* [Work order]:
Print the lines again unchanged, starting with the line that contains "Eksportér produkt til PDF" and going on through the line that contains "Tilføj til ønskeliste", including both.

* [Supplied records]:

-------------------------

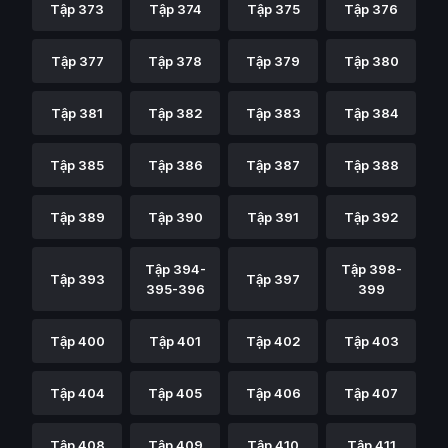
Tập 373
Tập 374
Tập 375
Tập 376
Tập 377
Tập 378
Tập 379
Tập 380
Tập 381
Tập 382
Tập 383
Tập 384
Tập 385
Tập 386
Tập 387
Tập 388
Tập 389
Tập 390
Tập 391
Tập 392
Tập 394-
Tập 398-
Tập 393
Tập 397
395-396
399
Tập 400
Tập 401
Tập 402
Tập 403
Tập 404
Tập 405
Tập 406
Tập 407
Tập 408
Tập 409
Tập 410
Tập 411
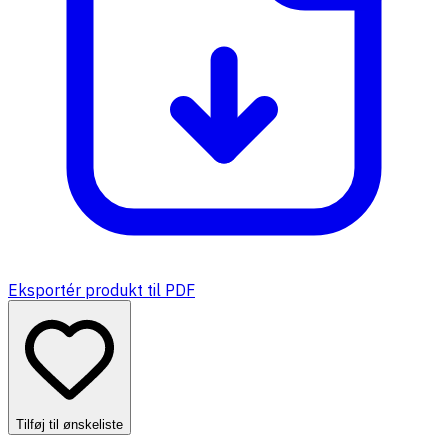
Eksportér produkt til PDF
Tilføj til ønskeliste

-------------------------

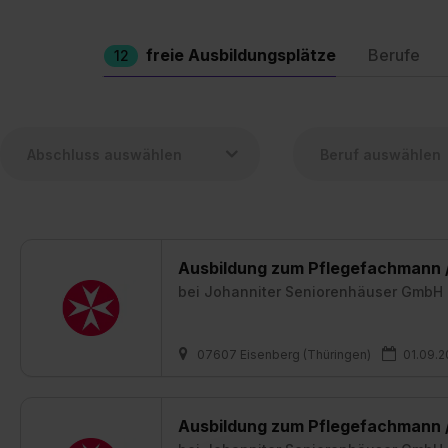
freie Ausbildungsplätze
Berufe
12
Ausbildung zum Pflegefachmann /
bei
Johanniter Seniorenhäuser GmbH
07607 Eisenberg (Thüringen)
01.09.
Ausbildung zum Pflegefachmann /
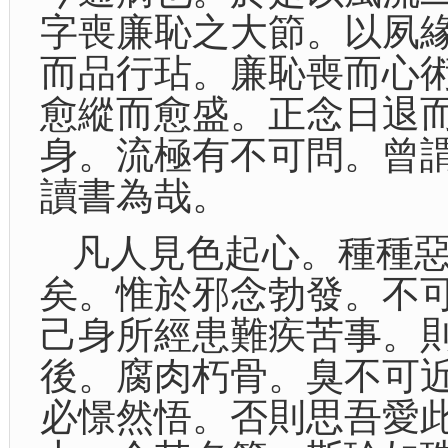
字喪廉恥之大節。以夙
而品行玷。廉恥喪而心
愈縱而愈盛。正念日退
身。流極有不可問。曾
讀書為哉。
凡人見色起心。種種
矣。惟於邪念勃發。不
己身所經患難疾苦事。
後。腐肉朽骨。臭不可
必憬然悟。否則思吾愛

-------------------------

* [The answer]:
Eksportér produkt til PDF
Tilføj til ønskeliste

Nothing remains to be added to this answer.